■ **EXERCISE MATERIALS**:
----------

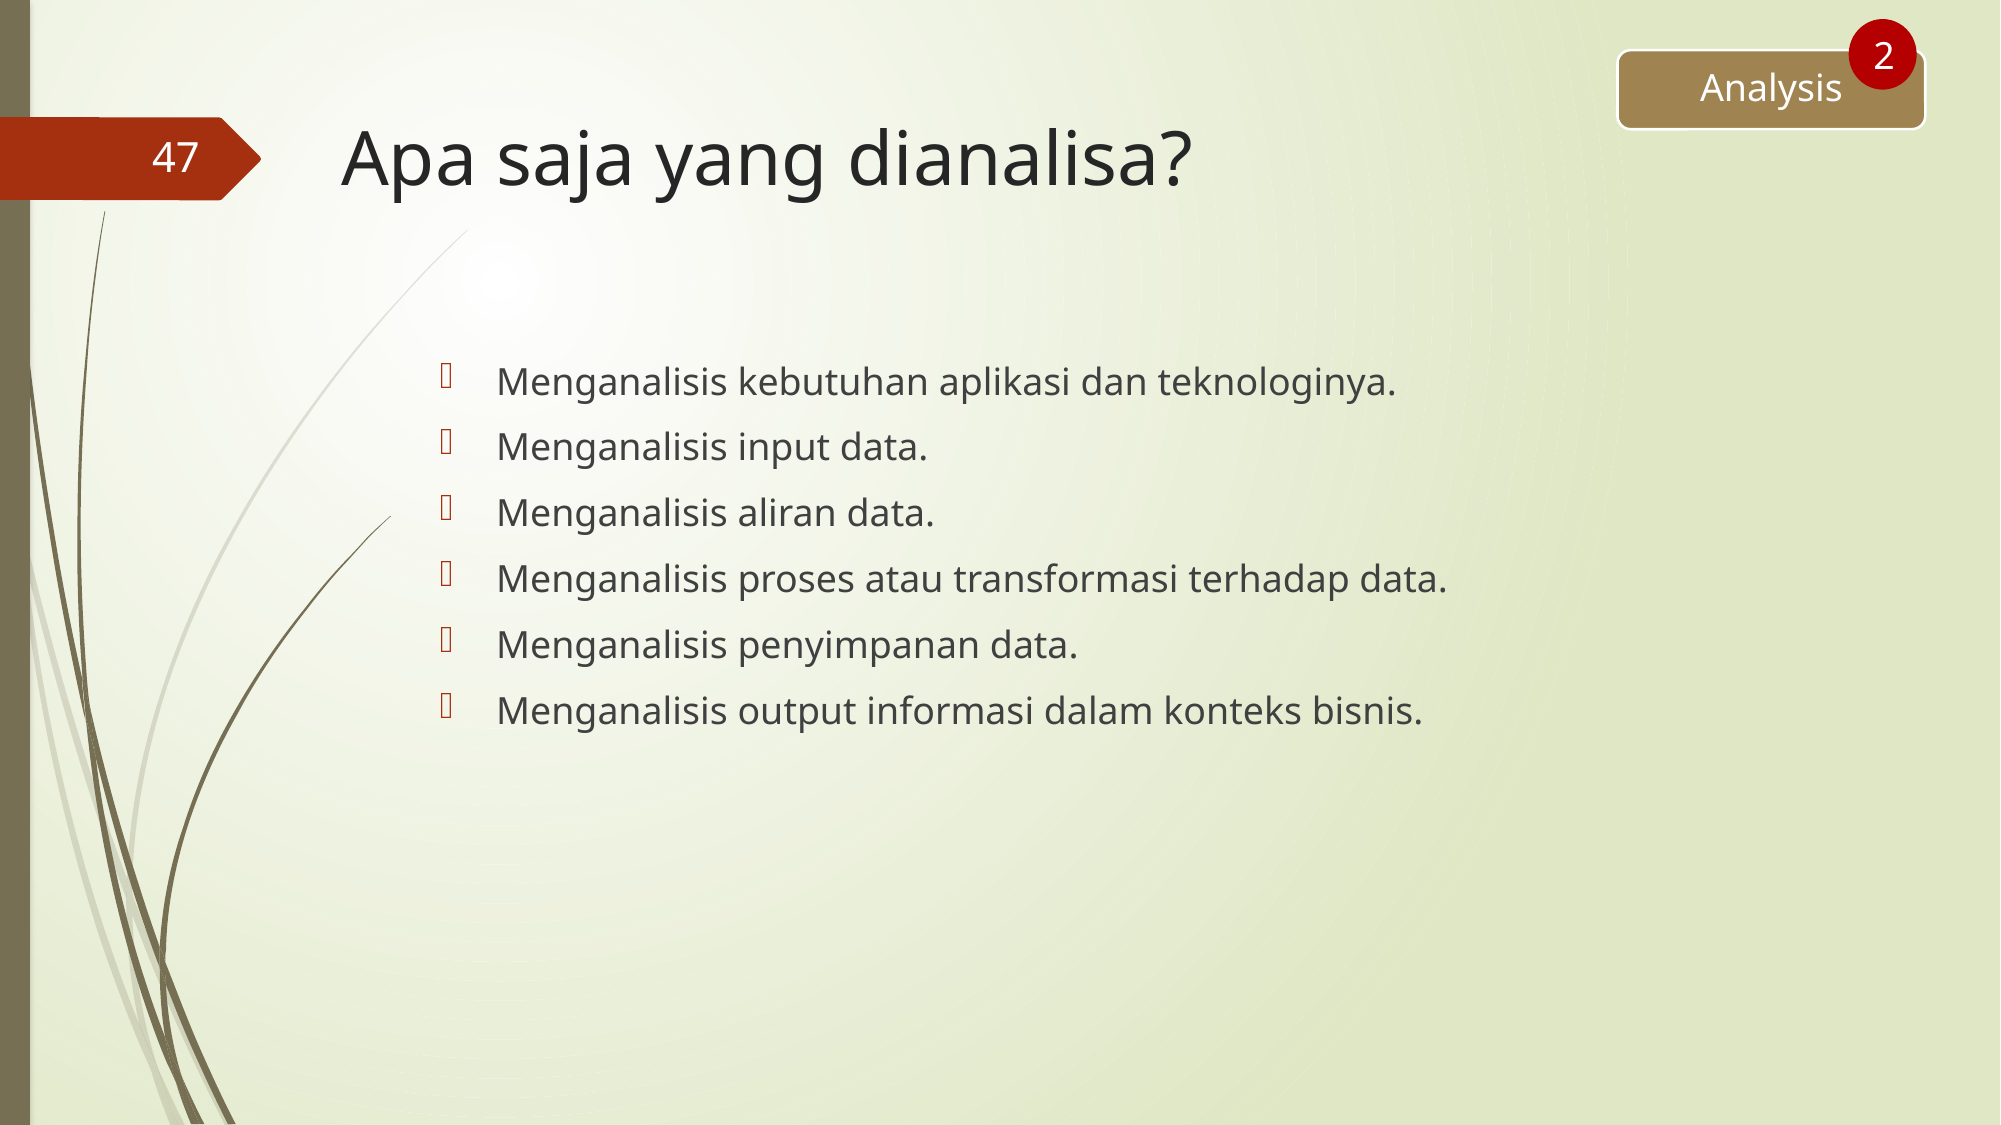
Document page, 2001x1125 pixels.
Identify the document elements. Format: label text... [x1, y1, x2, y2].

----------

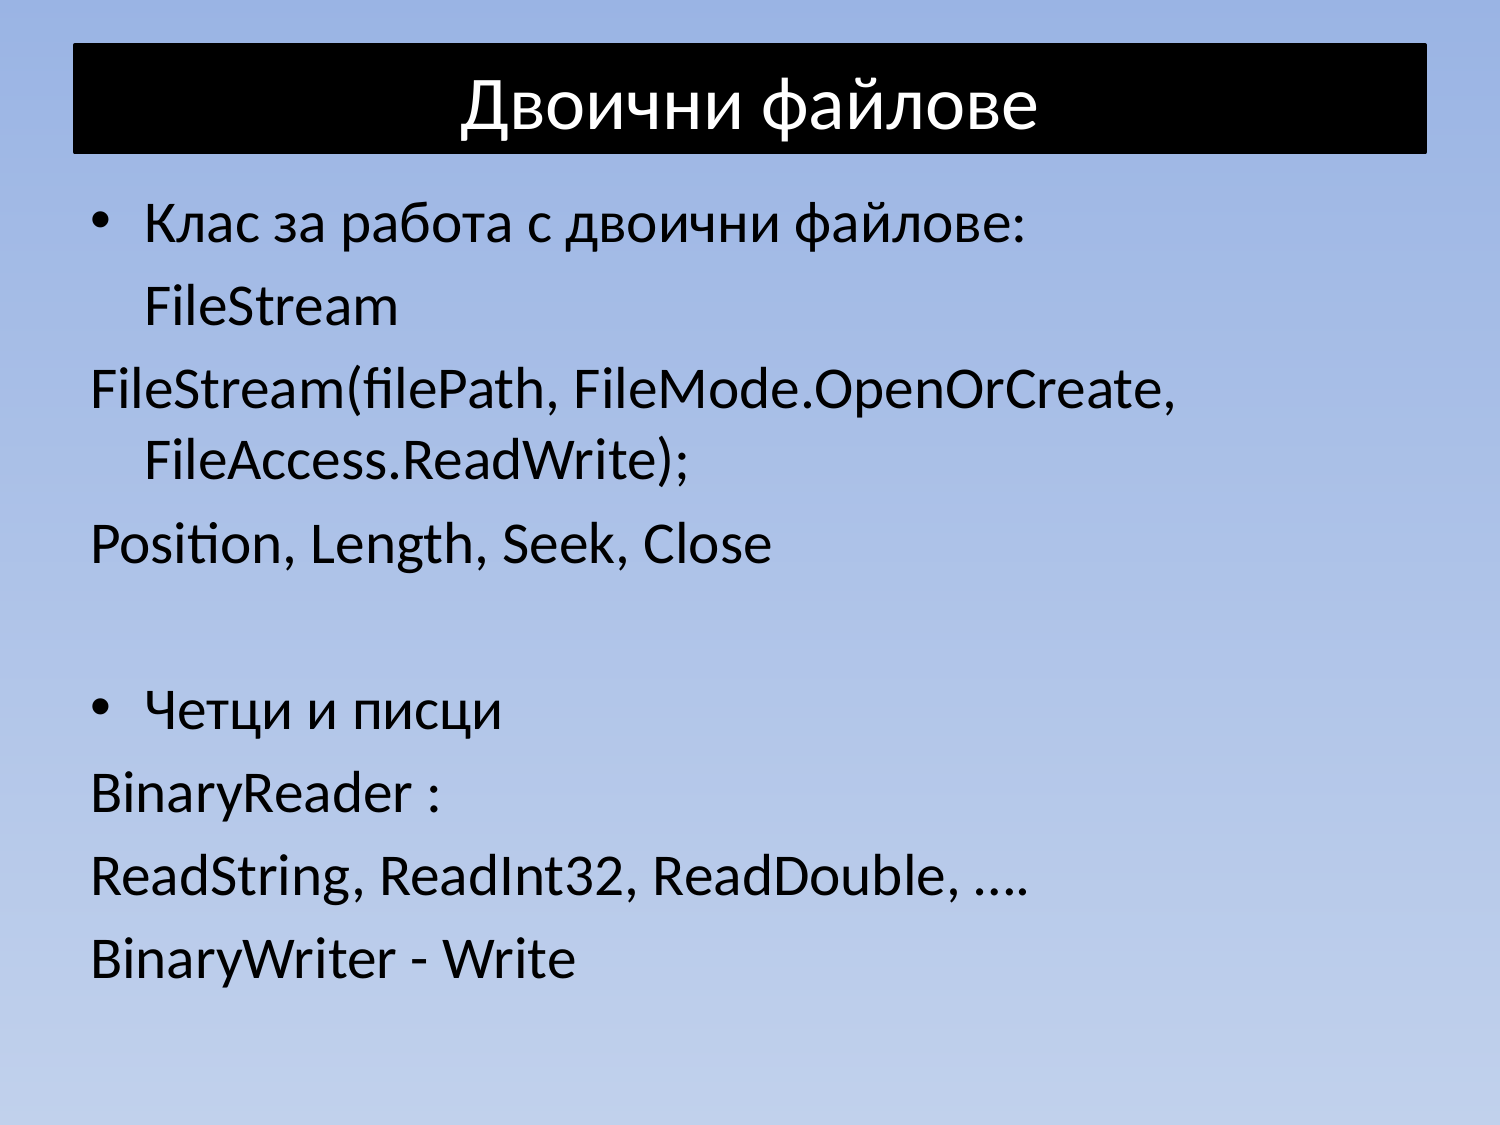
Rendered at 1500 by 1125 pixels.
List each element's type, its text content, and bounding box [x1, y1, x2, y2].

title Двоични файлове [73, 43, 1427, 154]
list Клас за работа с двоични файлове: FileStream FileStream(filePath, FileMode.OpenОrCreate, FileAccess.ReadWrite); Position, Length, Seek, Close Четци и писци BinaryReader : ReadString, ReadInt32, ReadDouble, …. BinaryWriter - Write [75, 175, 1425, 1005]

----------

■ **YOUR INSTRUCTIONS**:
Copy the lines above exactly, beginning at the line that has "Document page, 2001x1125 pixels." and stopping after the line that has "Identify the document", and omit the rest.

■ **ANSWER TO THIS EXERCISE**:
Document page, 2001x1125 pixels.
Identify the document elements. Format: label text... [x1, y1, x2, y2].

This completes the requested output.